- **Yang Harus Dikerjakan**:
1. Kutip bagian teks tentang Bau Nyale di antara "Cacing Nyale" dan "seksual maupun aseksual.", termasuk kedua bagian tersebut.
2. Jawab pertanyaan berikut berdasarkan teks tentang Bau Nyale.
(a) Apa makna kata "Bau" dalam nama tradisi itu?
(b) Di pantai mana tradisi ini biasa dilaksanakan?
(c) Apa sebutan cacing yang diburu itu dalam bahasa Indonesia?
3. Tolong berikan lanjutan teks tentang Bau Nyale, dimulai setelah kalimat terakhir yang tercantum.

- **Kutipan Dokumen**:
----

Bau Nyale : Sekilas Tentang Tradisi Khas Suku Sasak

Bau Nyale adalah salah satu tradisi yang rutin dilaksanakan masyarakat suku Sasak khususnya yang bermukim di wilayah Lombok Tengah sejak berabad-abad

HIRANKA.COM - Bau Nyale merupakan salah satu tradisi yang rutin dilaksanakan masyarakat suku Sasak khususnya yang bermukim di wilayah Lombok Tengah sejak berabad-abad.

Berdasarkan penjelasan yang tertera pada laman kemdikbud.go.id., Bau Nyale berasal dari dua kata, yaitu “Bau” yang maknanya adalah ‘menangkap’ dan “Nyale” yang artinya adalah sejenis cacing laut.

Tradisi Khas Suku Sasak Salah Satunya yaitu Bau Nyale

Dari ungkapan di atas dengan mudah kita dapat menyimpulkan bahwa “Bau Nyale” adalah tradisi berupa menangkap cacing laut yang biasa dilaksanakan di Pantai Seger, Kuta, Lombok Tengah, Nusa Tenggara Barat.

Cacing Nyale

Sumber Instagram @keindahan_lombok
Cacing yang biasa diburu adalah cacing yang termasuk dalam suku anelida. Cacing ini dalam bahasa Indonesia disebut cacing palolo.

Cacing ini berwarna hijau, merah, atau kuning. Ia dapat berkembang biak secara seksual maupun aseksual.

----

- **Catatan Data**:
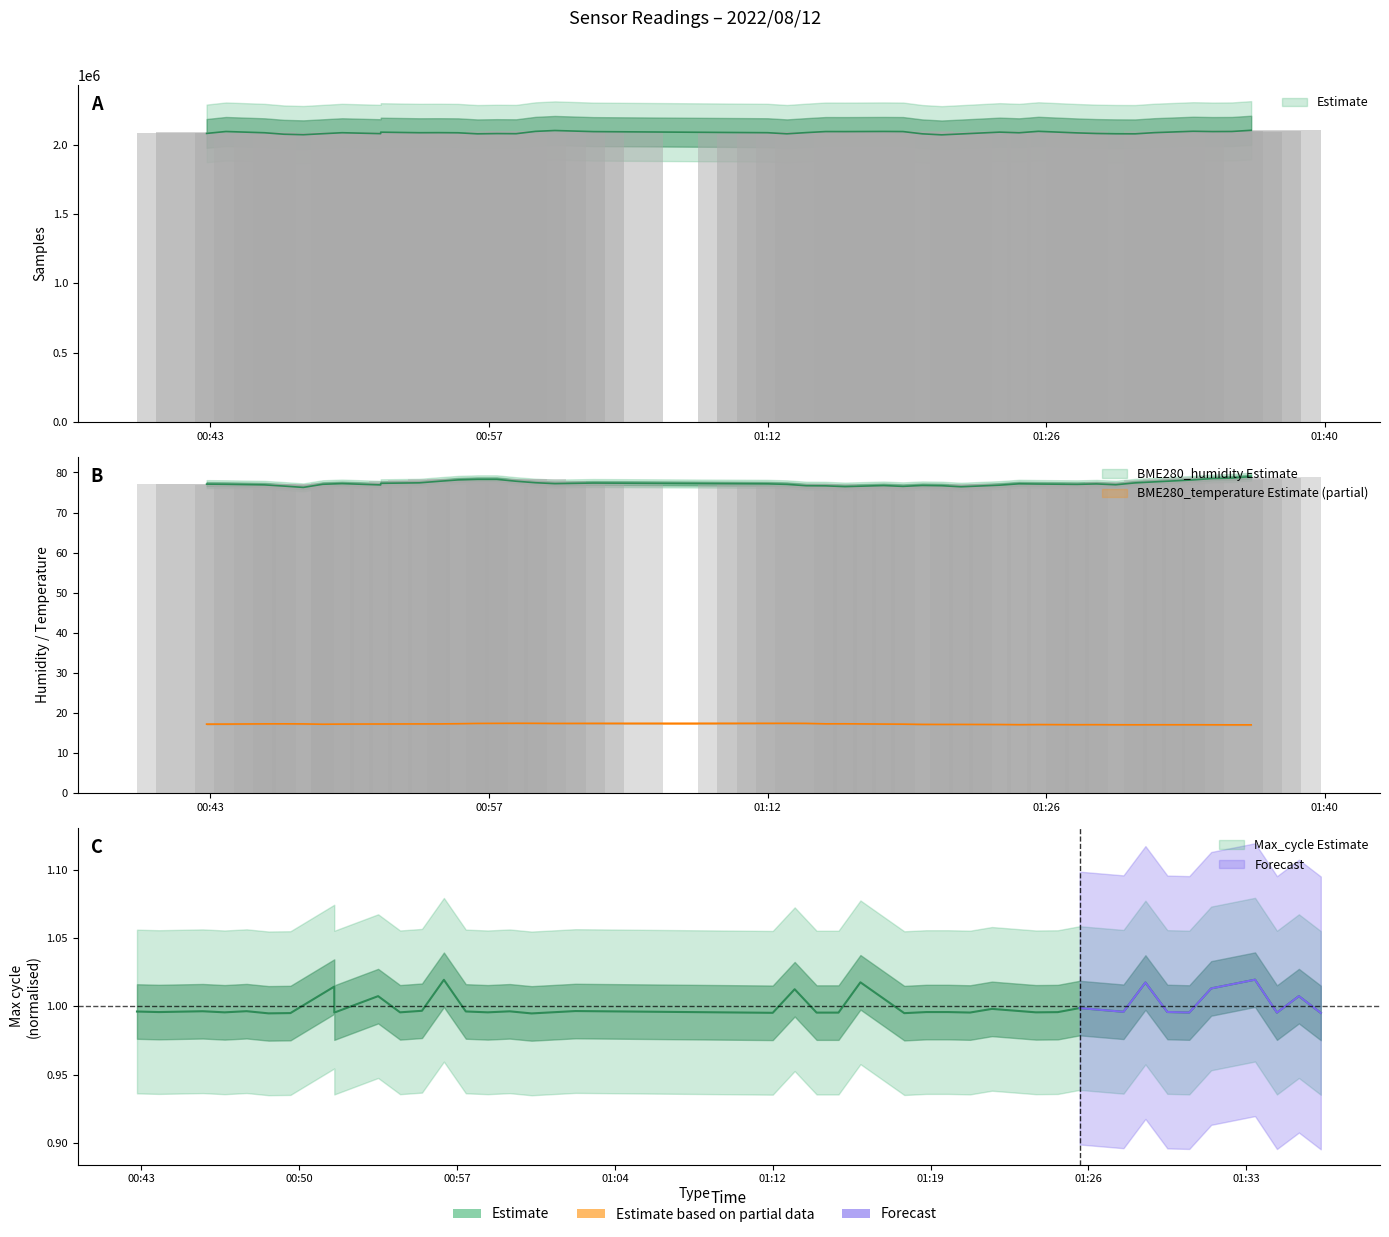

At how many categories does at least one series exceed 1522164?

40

----

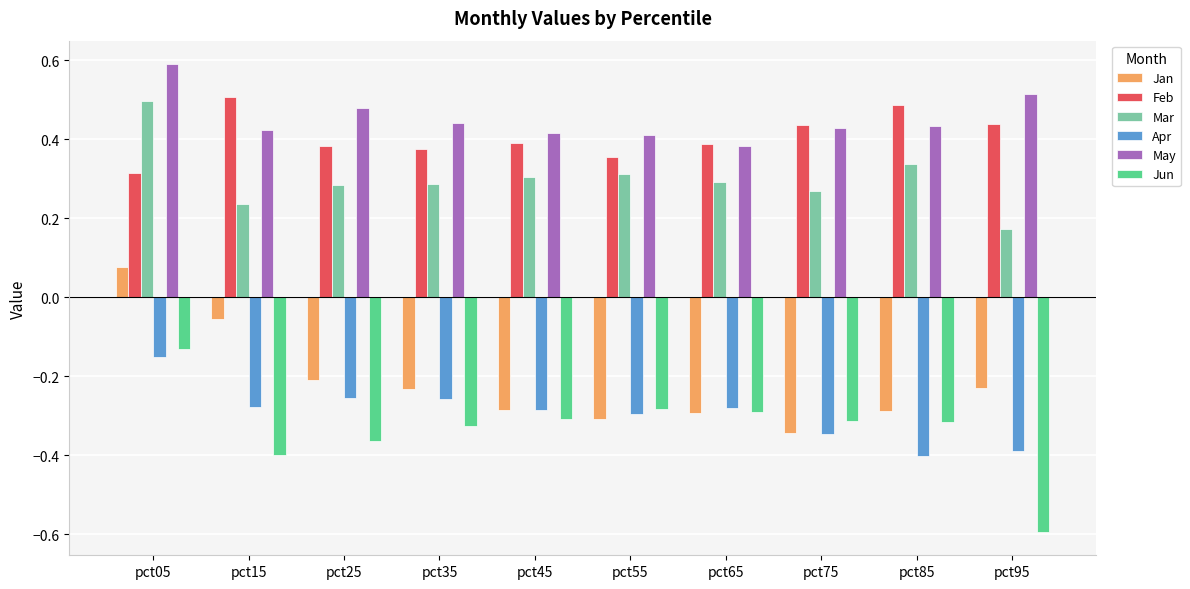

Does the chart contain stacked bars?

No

----

- **Jawaban Berurutan**:
1.
Cacing Nyale

Sumber Instagram @keindahan_lombok
Cacing yang biasa diburu adalah cacing yang termasuk dalam suku anelida. Cacing ini dalam bahasa Indonesia disebut cacing palolo.

Cacing ini berwarna hijau, merah, atau kuning. Ia dapat berkembang biak secara seksual maupun aseksual.

2.
(a) Menangkap.
(b) Di Pantai Seger, Kuta, Lombok Tengah, Nusa Tenggara Barat.
(c) Cacing palolo.

3.
Tradisi menangkap lalu memakan cacing laut jenis ini ternyata tidak hanya terdapat di Lombok saja, diketahui bahwa masyarakat Astronesia dan Polinesia biasa melakukan hal tersebut. Di wilayah Samoa, Salomon, Fiji dan sekitarnya, cacing yang biasa disebut balolo ini biasa diburu pada sekitar bulan Juni-Juli, yaitu ketika cacing-cacing ini naik ke permukaan laut pada musim kawin.

Mitos Putri Mandalika

Sumber Instagram @arleneflo
Pelaksanaan tradisi Bau Nyale ini diyakini telah dilakukan masyarakat setempat bahkan sebelum abad ke-16.

Meskipun siapa yang memulai tradisi ini belum diketahui, tetapi tradisi ini berkaitan erat dengan mitos tentang Putri Mandalika yang diyakini masyarakat setempat.

Putri Mandalika adalah seorang putri yang berparas jelita dan berbudi tinggi. Kecantikan dan keindahan budinya itulah yang membuatnya diperebutkan oleh banyak pangeran untuk dijadikan istri. Suatu ketika, ia terpaksa harus memilih salah satu di antara pangeran-pangeran itu. Sebab jika tidak, ditakutkan akan terjadi perang besar antar kerajaan.

Putri Mandalika yang tidak bisa memilih akhirnya memutuskan untuk mengambil jalan yang tidak terduga. Ia lalu menceburkan dirinya ke laut dan tiba-tiba tubuhnya berubah menjadi cacing-cacing laut wana-warni nan indah.

Cacing itulah yang disebut nyale, dan masyarakat meyakini bahwa siapa yang berhasil menangkap cacing-cacing itu maka ia akan mendapatkan keberuntungan.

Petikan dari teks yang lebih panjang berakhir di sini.